- Exercise requirements -
What lines in this listing contain the string "content"? Report each one by copying it.

BEGIN

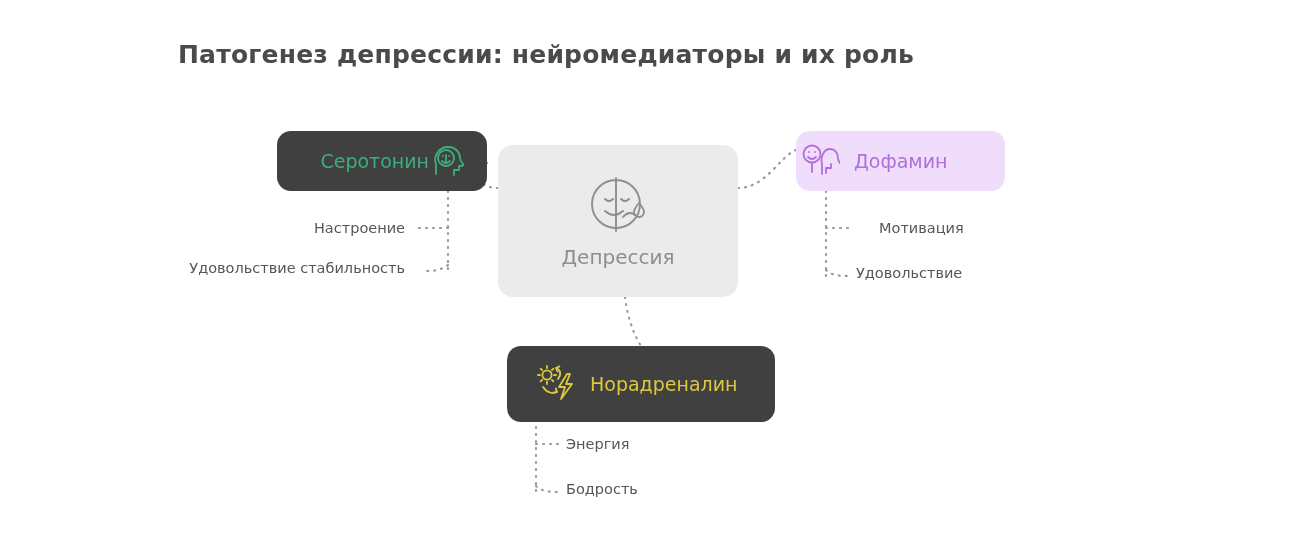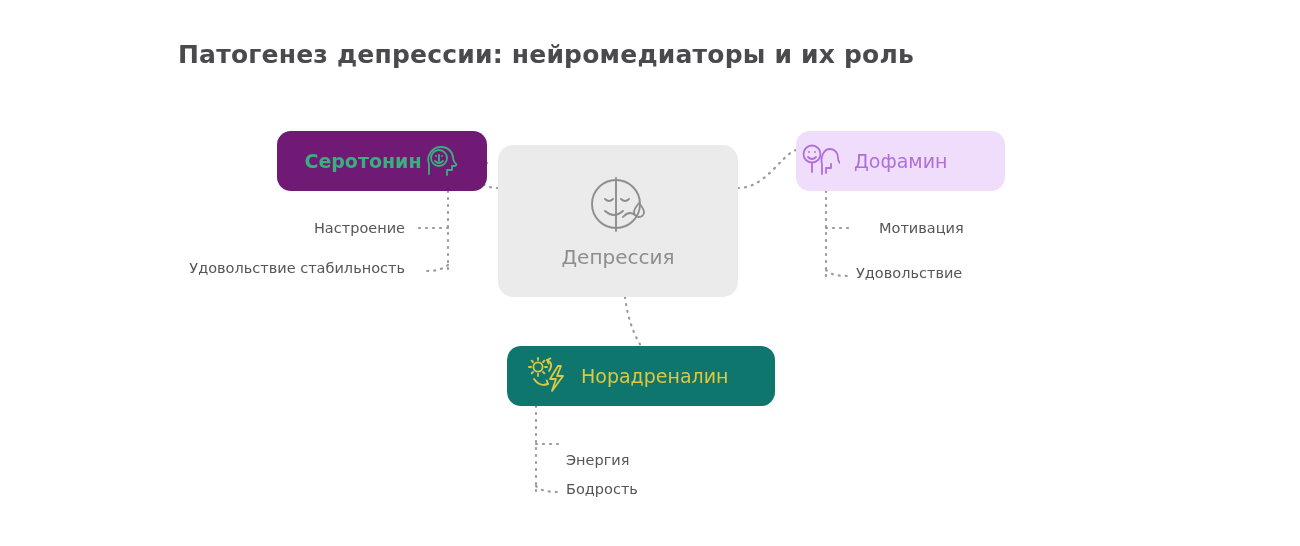--- a/index.html
+++ b/index.html
@@ -83,10 +83,9 @@
     top: 131px;
     width: 210px;
     height: 60px;
-    background: #701a75;
+    background: #404040;
     padding: 0 20px;
-    justify-content: center;
-    font-weight: bold;
+    justify-content: flex-end;
   }
   #node-serotonin .node-label { color: #3aaf7d; }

END

- Exercise output -
-    justify-content: center;
+    justify-content: flex-end;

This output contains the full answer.